--- START ---

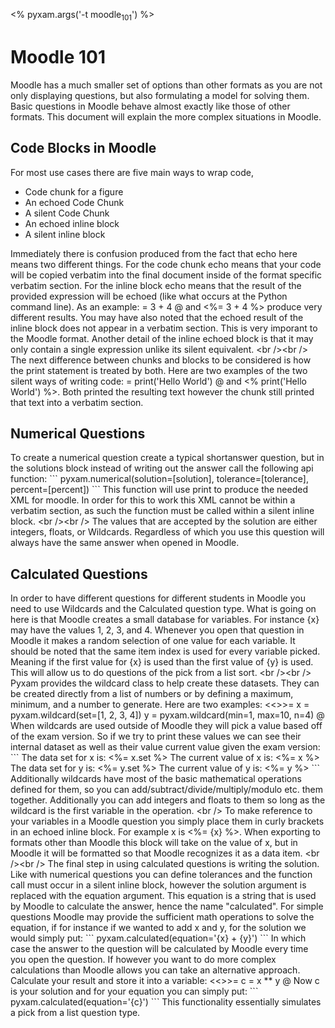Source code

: # Compile this document to a pdf using the command:
#   $ pyxam -s -f pdf moodle_101.org
# Compile this document to html using the command:
#   $ pyxam -s -f html moodle_101.org
# Set the title of the output document to moodle_101
<%
pyxam.args('-t moodle_101')
%>
* Moodle 101
Moodle has a much smaller set of options than other formats as you are not only displaying questions, but also
formulating a model for solving them. Basic questions in Moodle behave almost exactly like those of other formats. This
document will explain the more complex situations in Moodle.
** Code Blocks in Moodle
For most use cases there are five main ways to wrap code,
 - Code chunk for a figure
 - An echoed Code Chunk
 - A silent Code Chunk
 - An echoed inline block
 - A silent inline block

Immediately there is confusion produced from the fact that echo here means two different things. For the code chunk
echo means that your code will be copied verbatim into the final document inside of the format specific verbatim
section. For the inline block echo means that the result of the provided expression will be echoed (like what occurs
at the Python command line). As an example:
<<echo=True>>=
3 + 4
@
and <%= 3 + 4 %> produce very different results. You may have also noted that the echoed result of the inline block does not appear in
a verbatim section. This is very imporant to the Moodle format. Another detail of the inline echoed block is that it may
only contain a single expression unlike its silent equivalent.
<br /><br />
The next difference between chunks and blocks to be considered is how the print statement is treated by both. Here are
two examples of the two silent ways of writing code:
<<echo=False>>=
print('Hello World')
@
and <% print('Hello World') %>.
Both printed the resulting text however the chunk still printed that text into a verbatim section.
** Numerical Questions
To create a numerical question create a typical shortanswer question, but in the solutions block instead of writing
out the answer call the following api function:
```
pyxam.numerical(solution=[solution], tolerance=[tolerance], percent=[percent])
```
This function will use print to produce the needed XML for moodle. In order for this to work this XML cannot be
within a verbatim section, as such the function must be called within a silent inline block.
<br /><br />
The values that are accepted by the solution are either integers, floats, or Wildcards. Regardless of which you use this
question will always have the same answer when opened in Moodle.
** Calculated Questions
In order to have different questions for different students in Moodle you need to use Wildcards and the Calculated
question type. What is going on here is that Moodle creates a small database for variables. For instance {x} may have
the values 1, 2, 3, and 4. Whenever you open that question in Moodle it makes a random selection of one value for each
variable. It should be noted that the same item index is used for every variable picked. Meaning if the first value for
{x} is used than the first value of {y} is used. This will allow us to do questions of the pick from a list sort.
<br /><br />
Pyxam provides the wildcard class to help create these datasets. They can be created directly from a list of numbers or
by defining a maximum, minimum, and a number to generate. Here are two examples:
<<>>=
x = pyxam.wildcard(set=[1, 2, 3, 4])
y = pyxam.wildcard(min=1, max=10, n=4)
@
When wildcards are used outside of Moodle they will pick a value based off of the exam version. So if we try to print
these values we can see their internal dataset as well as their value current value given the exam version:
```
The data set for x is: <%= x.set %>
The current value of x is: <%= x %>
The data set for y is: <%= y.set %>
The current value of y is: <%= y %>
```
Additionally wildcards have most of the basic mathematical operations defined for
them, so you can add/subtract/divide/multiply/modulo etc. them together. Additionally you can add integers and floats to
them so long as the wildcard is the first variable in the operation.
<br />
To make reference to your variables in a Moodle question you simply place them in curly brackets in an echoed inline
block. For example x is <%= {x} %>. When exporting to formats other than Moodle this block will take on the value of
x, but in Moodle it will be formatted so that Moodle recognizes it as a data item.
<br /><br />
The final step in using calculated questions is writing the solution. Like with numerical questions you can define
tolerances and the function call must occur in a silent inline block, however the solution argument is replaced with the
equation argument. This equation is a string that is used by Moodle to calculate the answer, hence the name
"calculated". For simple questions Moodle may provide the sufficient math operations to solve the equation, if for
instance if we wanted to add x and y, for the solution we would simply put:
```
pyxam.calculated(equation='{x} + {y}')
```
In which case the answer to the question will be calculated by Moodle every time you open the question. If however you
want to do more complex calculations than Moodle allows you can take an alternative approach. Calculate your result and
store it into a variable:
<<>>=
c = x ** y
@
Now c is your solution and for your equation you can simply put:
```
pyxam.calculated(equation='{c}')
```
This functionality essentially simulates a pick from a list question type.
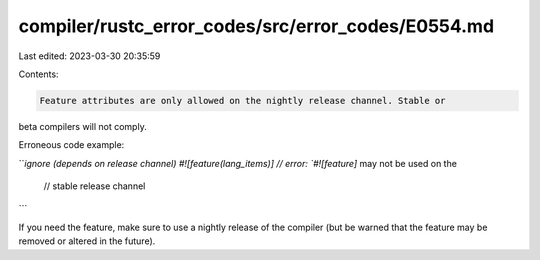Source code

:compiler/rustc_error_codes/src/error_codes/E0554.md
===================================================

Last edited: 2023-03-30 20:35:59

Contents:

.. code-block:: md

    Feature attributes are only allowed on the nightly release channel. Stable or
beta compilers will not comply.

Erroneous code example:

```ignore (depends on release channel)
#![feature(lang_items)] // error: `#![feature]` may not be used on the
                        //        stable release channel
```

If you need the feature, make sure to use a nightly release of the compiler
(but be warned that the feature may be removed or altered in the future).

--- END ---

● **What needs to be done**:
From the first line to the last, copy the records exactly and skip the pictures.

● **Answer to the problem**:
Source code

: # Compile this document to a pdf using the command:
#   $ pyxam -s -f pdf moodle_101.org
# Compile this document to html using the command:
#   $ pyxam -s -f html moodle_101.org
# Set the title of the output document to moodle_101
<%
pyxam.args('-t moodle_101')
%>
* Moodle 101
Moodle has a much smaller set of options than other formats as you are not only displaying questions, but also
formulating a model for solving them. Basic questions in Moodle behave almost exactly like those of other formats. This
document will explain the more complex situations in Moodle.
** Code Blocks in Moodle
For most use cases there are five main ways to wrap code,
 - Code chunk for a figure
 - An echoed Code Chunk
 - A silent Code Chunk
 - An echoed inline block
 - A silent inline block

Immediately there is confusion produced from the fact that echo here means two different things. For the code chunk
echo means that your code will be copied verbatim into the final document inside of the format specific verbatim
section. For the inline block echo means that the result of the provided expression will be echoed (like what occurs
at the Python command line). As an example:
<<echo=True>>=
3 + 4
@
and <%= 3 + 4 %> produce very different results. You may have also noted that the echoed result of the inline block does not appear in
a verbatim section. This is very imporant to the Moodle format. Another detail of the inline echoed block is that it may
only contain a single expression unlike its silent equivalent.
<br /><br />
The next difference between chunks and blocks to be considered is how the print statement is treated by both. Here are
two examples of the two silent ways of writing code:
<<echo=False>>=
print('Hello World')
@
and <% print('Hello World') %>.
Both printed the resulting text however the chunk still printed that text into a verbatim section.
** Numerical Questions
To create a numerical question create a typical shortanswer question, but in the solutions block instead of writing
out the answer call the following api function:
```
pyxam.numerical(solution=[solution], tolerance=[tolerance], percent=[percent])
```
This function will use print to produce the needed XML for moodle. In order for this to work this XML cannot be
within a verbatim section, as such the function must be called within a silent inline block.
<br /><br />
The values that are accepted by the solution are either integers, floats, or Wildcards. Regardless of which you use this
question will always have the same answer when opened in Moodle.
** Calculated Questions
In order to have different questions for different students in Moodle you need to use Wildcards and the Calculated
question type. What is going on here is that Moodle creates a small database for variables. For instance {x} may have
the values 1, 2, 3, and 4. Whenever you open that question in Moodle it makes a random selection of one value for each
variable. It should be noted that the same item index is used for every variable picked. Meaning if the first value for
{x} is used than the first value of {y} is used. This will allow us to do questions of the pick from a list sort.
<br /><br />
Pyxam provides the wildcard class to help create these datasets. They can be created directly from a list of numbers or
by defining a maximum, minimum, and a number to generate. Here are two examples:
<<>>=
x = pyxam.wildcard(set=[1, 2, 3, 4])
y = pyxam.wildcard(min=1, max=10, n=4)
@
When wildcards are used outside of Moodle they will pick a value based off of the exam version. So if we try to print
these values we can see their internal dataset as well as their value current value given the exam version:
```
The data set for x is: <%= x.set %>
The current value of x is: <%= x %>
The data set for y is: <%= y.set %>
The current value of y is: <%= y %>
```
Additionally wildcards have most of the basic mathematical operations defined for
them, so you can add/subtract/divide/multiply/modulo etc. them together. Additionally you can add integers and floats to
them so long as the wildcard is the first variable in the operation.
<br />
To make reference to your variables in a Moodle question you simply place them in curly brackets in an echoed inline
block. For example x is <%= {x} %>. When exporting to formats other than Moodle this block will take on the value of
x, but in Moodle it will be formatted so that Moodle recognizes it as a data item.
<br /><br />
The final step in using calculated questions is writing the solution. Like with numerical questions you can define
tolerances and the function call must occur in a silent inline block, however the solution argument is replaced with the
equation argument. This equation is a string that is used by Moodle to calculate the answer, hence the name
"calculated". For simple questions Moodle may provide the sufficient math operations to solve the equation, if for
instance if we wanted to add x and y, for the solution we would simply put:
```
pyxam.calculated(equation='{x} + {y}')
```
In which case the answer to the question will be calculated by Moodle every time you open the question. If however you
want to do more complex calculations than Moodle allows you can take an alternative approach. Calculate your result and
store it into a variable:
<<>>=
c = x ** y
@
Now c is your solution and for your equation you can simply put:
```
pyxam.calculated(equation='{c}')
```
This functionality essentially simulates a pick from a list question type.
Source code

:compiler/rustc_error_codes/src/error_codes/E0554.md
===================================================

Last edited: 2023-03-30 20:35:59

Contents:

.. code-block:: md

    Feature attributes are only allowed on the nightly release channel. Stable or
beta compilers will not comply.

Erroneous code example:

```ignore (depends on release channel)
#![feature(lang_items)] // error: `#![feature]` may not be used on the
                        //        stable release channel
```

If you need the feature, make sure to use a nightly release of the compiler
(but be warned that the feature may be removed or altered in the future).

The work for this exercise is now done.